Wenngleich Internetsex per se nicht krankhaft sei, gibt es für Bonelli problematische Formen davon. Auf der Fachtagung werden diese soweit thematisiert, als sie bei Betroffenen Leiden oder Nachteile hervorrufen. "Dazu gehört einerseits das zwanghafte Handeln gegen den eigenen Willen, jedoch auch das Abnehmen des realen Sex und der Beziehungsfähigkeit. Denn bei der Internet-Sexsucht geht es definitiv nicht mehr um die Beziehung zum 'Du', sondern allein um die eigene Befriedigung", so der Psychotherapeut.

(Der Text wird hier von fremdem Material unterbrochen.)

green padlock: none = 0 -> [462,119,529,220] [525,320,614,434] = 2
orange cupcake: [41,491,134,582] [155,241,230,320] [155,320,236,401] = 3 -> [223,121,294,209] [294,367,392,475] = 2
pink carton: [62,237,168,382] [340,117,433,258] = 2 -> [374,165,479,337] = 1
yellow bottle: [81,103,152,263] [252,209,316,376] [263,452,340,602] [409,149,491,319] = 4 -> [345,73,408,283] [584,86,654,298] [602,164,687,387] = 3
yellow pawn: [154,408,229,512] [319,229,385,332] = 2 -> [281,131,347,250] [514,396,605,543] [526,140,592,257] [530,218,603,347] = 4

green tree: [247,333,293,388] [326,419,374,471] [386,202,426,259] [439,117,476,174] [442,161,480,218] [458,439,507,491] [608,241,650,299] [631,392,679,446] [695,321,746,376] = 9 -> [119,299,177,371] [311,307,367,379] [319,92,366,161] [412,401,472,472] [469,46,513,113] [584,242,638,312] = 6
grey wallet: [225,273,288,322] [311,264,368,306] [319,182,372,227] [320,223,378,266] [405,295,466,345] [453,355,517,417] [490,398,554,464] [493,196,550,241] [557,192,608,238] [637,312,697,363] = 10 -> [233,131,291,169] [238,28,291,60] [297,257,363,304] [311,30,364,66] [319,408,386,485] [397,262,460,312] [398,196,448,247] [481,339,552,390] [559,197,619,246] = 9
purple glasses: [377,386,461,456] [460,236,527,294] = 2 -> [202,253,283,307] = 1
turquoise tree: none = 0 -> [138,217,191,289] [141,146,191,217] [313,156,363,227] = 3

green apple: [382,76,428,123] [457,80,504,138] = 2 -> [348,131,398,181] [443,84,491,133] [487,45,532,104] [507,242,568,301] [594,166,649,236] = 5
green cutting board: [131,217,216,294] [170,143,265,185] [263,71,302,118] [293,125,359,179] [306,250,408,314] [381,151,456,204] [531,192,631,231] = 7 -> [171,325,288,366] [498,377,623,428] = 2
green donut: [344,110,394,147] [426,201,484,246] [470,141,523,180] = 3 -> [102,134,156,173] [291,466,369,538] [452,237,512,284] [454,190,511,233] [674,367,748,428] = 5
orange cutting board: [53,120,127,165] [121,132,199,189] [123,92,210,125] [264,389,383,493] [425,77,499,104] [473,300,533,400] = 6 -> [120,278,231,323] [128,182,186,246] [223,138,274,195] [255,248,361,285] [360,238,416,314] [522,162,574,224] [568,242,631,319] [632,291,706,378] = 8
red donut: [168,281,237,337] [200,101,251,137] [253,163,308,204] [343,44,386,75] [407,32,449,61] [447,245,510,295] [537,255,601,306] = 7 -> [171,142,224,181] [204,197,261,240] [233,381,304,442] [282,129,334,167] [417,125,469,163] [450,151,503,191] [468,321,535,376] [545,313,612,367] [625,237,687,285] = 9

Das Thema ist eng mit der Geschlechterperspektive verknüpft, betrifft doch die Internet-Sexsucht fast ausschließlich Männer. "Männer sind visueller orientiert und reagieren viel mehr auf Körperformen, während Frauen eher Berührung, Zärtlichkeit und Romantik suchen", erklärt der Experte. Frauen könnten vom Cybersex-Konsum des Partners wie auch von den Darstellungen viel leichter verletzt werden. "Sie vergleichen die idealisierten, digital verbesserten Körperdarstellungen eher mit dem eigenen Körper und leiden darunter, ebenso wie sie auch ihr Reduziert-werden auf seelenlose, sexuelle Attribute belastet."